WARNING 11-03 18:58:15 model_runner_base.py:143] Failed to pickle inputs of failed execution: CUDA error: device-side assert triggered
WARNING 11-03 18:58:15 model_runner_base.py:143] CUDA kernel errors might be asynchronously reported at some other API call, so the stacktrace below might be incorrect.
WARNING 11-03 18:58:15 model_runner_base.py:143] For debugging consider passing CUDA_LAUNCH_BLOCKING=1
WARNING 11-03 18:58:15 model_runner_base.py:143] Compile with `TORCH_USE_CUDA_DSA` to enable device-side assertions.
WARNING 11-03 18:58:15 model_runner_base.py:143] 
RuntimeError: Error in model execution: CUDA error: device-side assert triggered
CUDA kernel errors might be asynchronously reported at some other API call, so the stacktrace below might be incorrect.

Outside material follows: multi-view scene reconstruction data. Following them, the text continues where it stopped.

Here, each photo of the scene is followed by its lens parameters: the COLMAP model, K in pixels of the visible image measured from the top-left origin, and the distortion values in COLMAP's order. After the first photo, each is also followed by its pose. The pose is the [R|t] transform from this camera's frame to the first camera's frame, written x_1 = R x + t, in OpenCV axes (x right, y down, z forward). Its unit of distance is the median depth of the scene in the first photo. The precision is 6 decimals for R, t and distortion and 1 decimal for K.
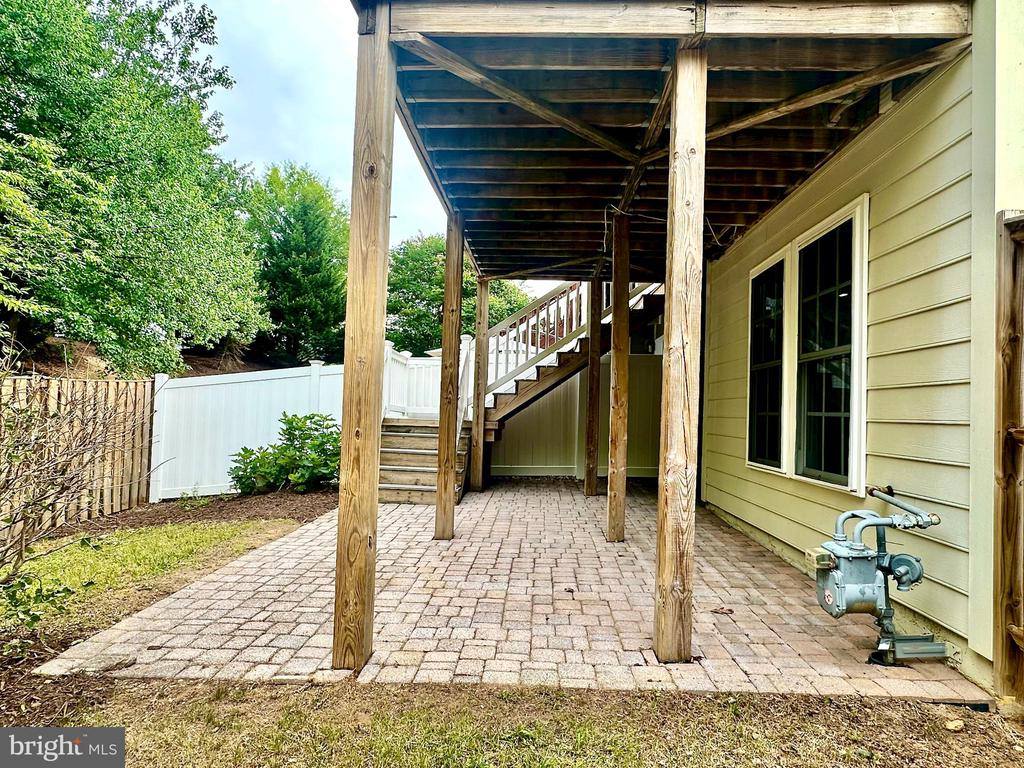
lens RADIAL K [[622.8, 0, 515.4], [0, 622.8, 385.3], [0, 0, 1]] dist [-0.011252, 0.008340]
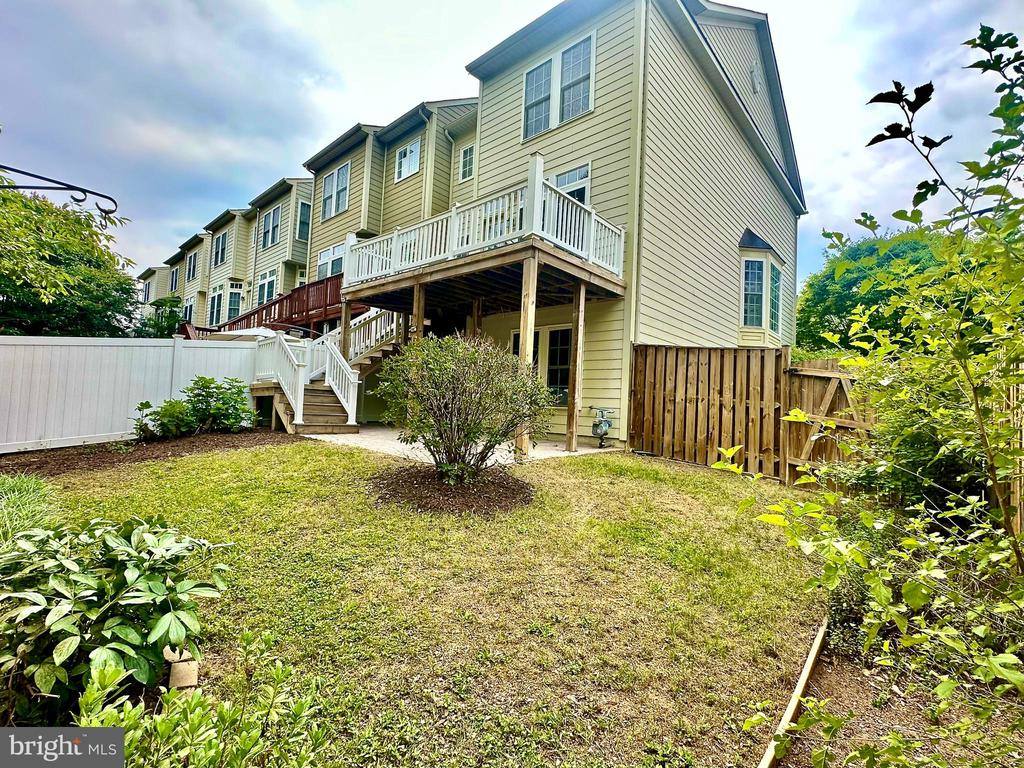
lens RADIAL K [[472.9, 0, 519.4], [0, 472.9, 385.6], [0, 0, 1]] dist [-0.002190, -0.000416]
pose [[0.629439, 0.037247, 0.776156, -1.485391], [-0.060115, 0.998191, 0.000849, 0.053947], [-0.774721, -0.047193, 0.630540, -0.339234]]
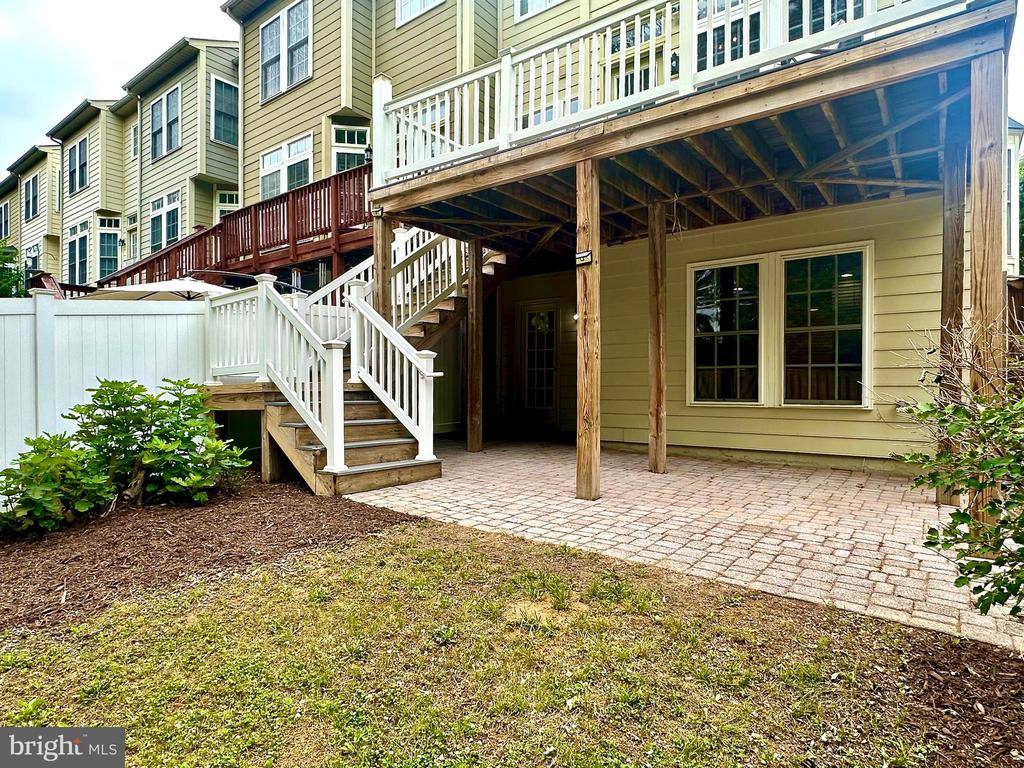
lens RADIAL K [[577.3, 0, 515.8], [0, 577.3, 386.9], [0, 0, 1]] dist [-0.007857, 0.001941]
pose [[0.557518, -0.031852, 0.829554, -1.235975], [-0.018802, 0.998523, 0.050976, 0.041207], [-0.829952, -0.044017, 0.556095, 0.810300]]
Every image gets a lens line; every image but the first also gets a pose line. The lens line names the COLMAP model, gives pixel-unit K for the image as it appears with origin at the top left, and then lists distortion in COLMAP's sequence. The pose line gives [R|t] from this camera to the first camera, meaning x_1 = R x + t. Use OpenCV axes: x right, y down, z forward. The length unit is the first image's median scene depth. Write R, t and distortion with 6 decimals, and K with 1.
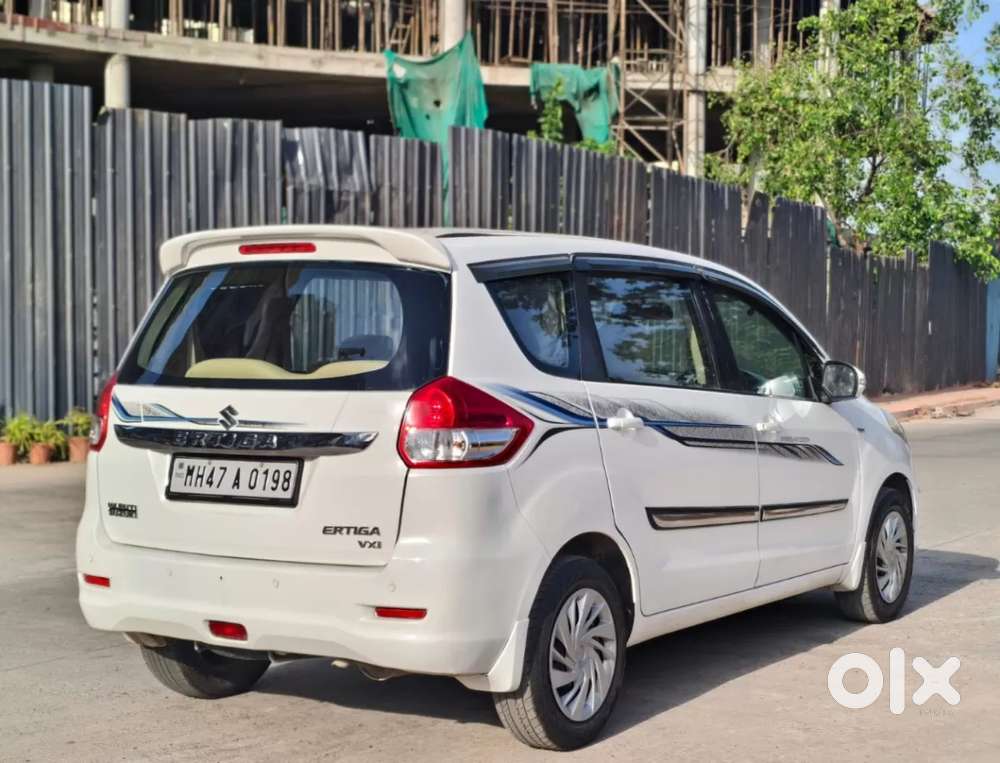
lens RADIAL K [[1567.3, 0, 500.7], [0, 1567.3, 377.8], [0, 0, 1]] dist [0.094839, 0.000000]
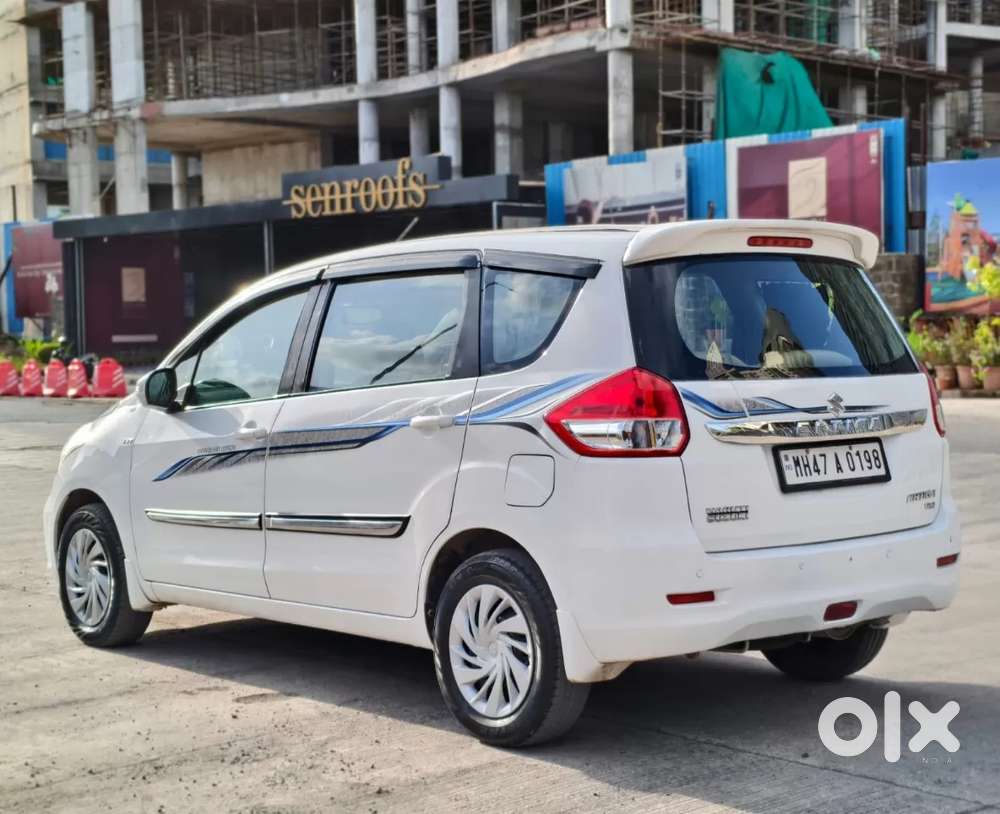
lens RADIAL K [[1680.9, 0, 505.4], [0, 1680.9, 409.7], [0, 0, 1]] dist [0.133256, 0.000000]
pose [[0.327678, -0.031554, 0.944262, -1.289849], [0.055115, 0.998379, 0.014237, 0.001125], [-0.943181, 0.047378, 0.328885, 0.839298]]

For debugging consider passing CUDA_LAUNCH_BLOCKING=1
Compile with `TORCH_USE_CUDA_DSA` to enable device-side assertions.

I have already tested the original M-RoPE, which outputs correctly with a 60k context, and the maximum mrope_input_positions value is around 300. So, I am wondering if the position value is too large, causing it to exceed the index. How should I modify it to support vanilla-RoPE (Or perhaps some other 3D positional encoding, where the positional encoding values are quite large.) for evaluation? Thanks!

p.s. I noticed that this function (https://github.com/vllm-project/vllm/blob/3bb4befea7166850bdee3f72fe060c9c4044ba85/vllm/worker/model_runner.py#L637) was called several times before inferring on my provided video test data, and I’m wondering if this might be related.